**Work task:** Each line below from the one containing "guiden går vi" through the one containing "isolamento pode piorar" should be output exactly as it stands, and no other line should appear.

**Material for this exercise:**

-- Opening Marker --

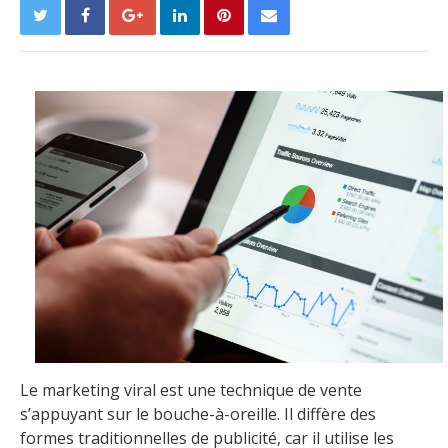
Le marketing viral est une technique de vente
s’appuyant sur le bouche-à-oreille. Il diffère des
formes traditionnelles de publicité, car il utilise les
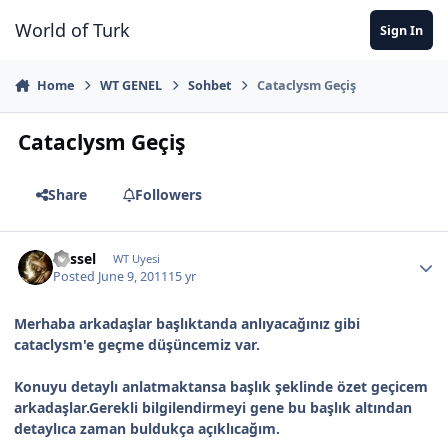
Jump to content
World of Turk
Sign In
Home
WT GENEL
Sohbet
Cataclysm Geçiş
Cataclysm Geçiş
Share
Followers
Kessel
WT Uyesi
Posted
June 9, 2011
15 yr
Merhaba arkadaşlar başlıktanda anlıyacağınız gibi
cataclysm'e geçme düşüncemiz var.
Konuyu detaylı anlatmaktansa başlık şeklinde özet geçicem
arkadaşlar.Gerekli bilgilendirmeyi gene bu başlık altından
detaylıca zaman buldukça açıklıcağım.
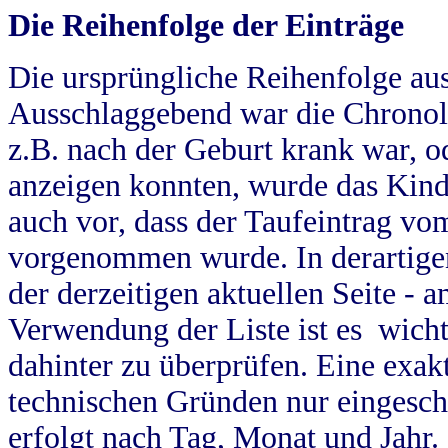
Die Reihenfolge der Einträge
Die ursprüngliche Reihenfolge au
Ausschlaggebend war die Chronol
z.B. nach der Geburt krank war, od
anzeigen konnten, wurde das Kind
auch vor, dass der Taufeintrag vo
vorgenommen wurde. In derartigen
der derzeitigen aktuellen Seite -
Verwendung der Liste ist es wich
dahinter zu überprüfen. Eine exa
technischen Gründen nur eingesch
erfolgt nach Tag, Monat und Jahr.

-- Closing Marker --
-- Opening Marker --

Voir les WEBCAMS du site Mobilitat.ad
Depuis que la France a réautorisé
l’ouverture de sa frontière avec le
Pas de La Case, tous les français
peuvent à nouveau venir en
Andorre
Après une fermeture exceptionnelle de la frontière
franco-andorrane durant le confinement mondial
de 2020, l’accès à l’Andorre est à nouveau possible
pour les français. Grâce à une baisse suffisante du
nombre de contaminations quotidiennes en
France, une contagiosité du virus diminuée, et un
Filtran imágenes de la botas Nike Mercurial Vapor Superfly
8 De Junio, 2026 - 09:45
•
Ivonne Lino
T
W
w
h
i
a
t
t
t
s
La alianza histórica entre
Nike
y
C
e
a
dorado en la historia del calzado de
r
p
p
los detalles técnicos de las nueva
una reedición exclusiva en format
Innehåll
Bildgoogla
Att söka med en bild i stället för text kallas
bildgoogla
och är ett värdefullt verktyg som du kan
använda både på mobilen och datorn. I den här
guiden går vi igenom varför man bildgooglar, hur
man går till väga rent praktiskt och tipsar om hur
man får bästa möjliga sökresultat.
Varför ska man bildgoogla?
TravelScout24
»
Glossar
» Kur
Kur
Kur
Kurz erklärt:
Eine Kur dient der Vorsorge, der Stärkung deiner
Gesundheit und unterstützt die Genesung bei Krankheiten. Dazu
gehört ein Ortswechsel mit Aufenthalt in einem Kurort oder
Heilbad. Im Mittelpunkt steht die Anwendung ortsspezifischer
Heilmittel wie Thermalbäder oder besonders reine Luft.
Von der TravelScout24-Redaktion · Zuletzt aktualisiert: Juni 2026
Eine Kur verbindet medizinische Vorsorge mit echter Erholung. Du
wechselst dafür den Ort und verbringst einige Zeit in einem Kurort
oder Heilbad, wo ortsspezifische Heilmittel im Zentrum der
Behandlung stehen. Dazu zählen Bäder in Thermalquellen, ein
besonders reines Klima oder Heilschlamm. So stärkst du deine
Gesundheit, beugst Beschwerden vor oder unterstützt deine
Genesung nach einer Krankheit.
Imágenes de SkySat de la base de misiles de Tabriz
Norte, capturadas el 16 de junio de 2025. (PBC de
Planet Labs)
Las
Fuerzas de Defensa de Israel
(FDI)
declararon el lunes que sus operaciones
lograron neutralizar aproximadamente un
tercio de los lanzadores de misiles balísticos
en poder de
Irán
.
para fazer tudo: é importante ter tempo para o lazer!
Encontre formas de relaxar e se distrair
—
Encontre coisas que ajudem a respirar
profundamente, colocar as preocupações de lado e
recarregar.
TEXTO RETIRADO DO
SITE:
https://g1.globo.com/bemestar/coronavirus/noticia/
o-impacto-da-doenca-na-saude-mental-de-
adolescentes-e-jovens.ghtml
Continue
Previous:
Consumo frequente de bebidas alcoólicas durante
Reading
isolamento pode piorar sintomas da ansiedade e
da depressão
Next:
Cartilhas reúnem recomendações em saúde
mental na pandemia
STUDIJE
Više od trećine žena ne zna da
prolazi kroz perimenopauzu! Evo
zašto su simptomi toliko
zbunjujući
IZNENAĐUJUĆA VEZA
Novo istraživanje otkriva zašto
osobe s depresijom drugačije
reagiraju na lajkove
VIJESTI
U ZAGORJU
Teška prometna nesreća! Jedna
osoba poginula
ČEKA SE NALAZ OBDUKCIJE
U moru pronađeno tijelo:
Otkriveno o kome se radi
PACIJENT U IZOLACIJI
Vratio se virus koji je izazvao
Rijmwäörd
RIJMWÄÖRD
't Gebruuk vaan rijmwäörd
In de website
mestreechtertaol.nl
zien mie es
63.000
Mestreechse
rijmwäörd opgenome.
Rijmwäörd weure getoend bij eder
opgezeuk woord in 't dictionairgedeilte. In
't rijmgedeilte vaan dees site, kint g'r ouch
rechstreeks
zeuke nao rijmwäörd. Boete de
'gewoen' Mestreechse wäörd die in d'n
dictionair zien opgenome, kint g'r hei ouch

-- Closing Marker --

**Final answer:**
guiden går vi igenom varför man bildgooglar, hur
man går till väga rent praktiskt och tipsar om hur
man får bästa möjliga sökresultat.
Varför ska man bildgoogla?
TravelScout24
»
Glossar
» Kur
Kur
Kur
Kurz erklärt:
Eine Kur dient der Vorsorge, der Stärkung deiner
Gesundheit und unterstützt die Genesung bei Krankheiten. Dazu
gehört ein Ortswechsel mit Aufenthalt in einem Kurort oder
Heilbad. Im Mittelpunkt steht die Anwendung ortsspezifischer
Heilmittel wie Thermalbäder oder besonders reine Luft.
Von der TravelScout24-Redaktion · Zuletzt aktualisiert: Juni 2026
Eine Kur verbindet medizinische Vorsorge mit echter Erholung. Du
wechselst dafür den Ort und verbringst einige Zeit in einem Kurort
oder Heilbad, wo ortsspezifische Heilmittel im Zentrum der
Behandlung stehen. Dazu zählen Bäder in Thermalquellen, ein
besonders reines Klima oder Heilschlamm. So stärkst du deine
Gesundheit, beugst Beschwerden vor oder unterstützt deine
Genesung nach einer Krankheit.
Imágenes de SkySat de la base de misiles de Tabriz
Norte, capturadas el 16 de junio de 2025. (PBC de
Planet Labs)
Las
Fuerzas de Defensa de Israel
(FDI)
declararon el lunes que sus operaciones
lograron neutralizar aproximadamente un
tercio de los lanzadores de misiles balísticos
en poder de
Irán
.
para fazer tudo: é importante ter tempo para o lazer!
Encontre formas de relaxar e se distrair
—
Encontre coisas que ajudem a respirar
profundamente, colocar as preocupações de lado e
recarregar.
TEXTO RETIRADO DO
SITE:
https://g1.globo.com/bemestar/coronavirus/noticia/
o-impacto-da-doenca-na-saude-mental-de-
adolescentes-e-jovens.ghtml
Continue
Previous:
Consumo frequente de bebidas alcoólicas durante
Reading
isolamento pode piorar sintomas da ansiedade e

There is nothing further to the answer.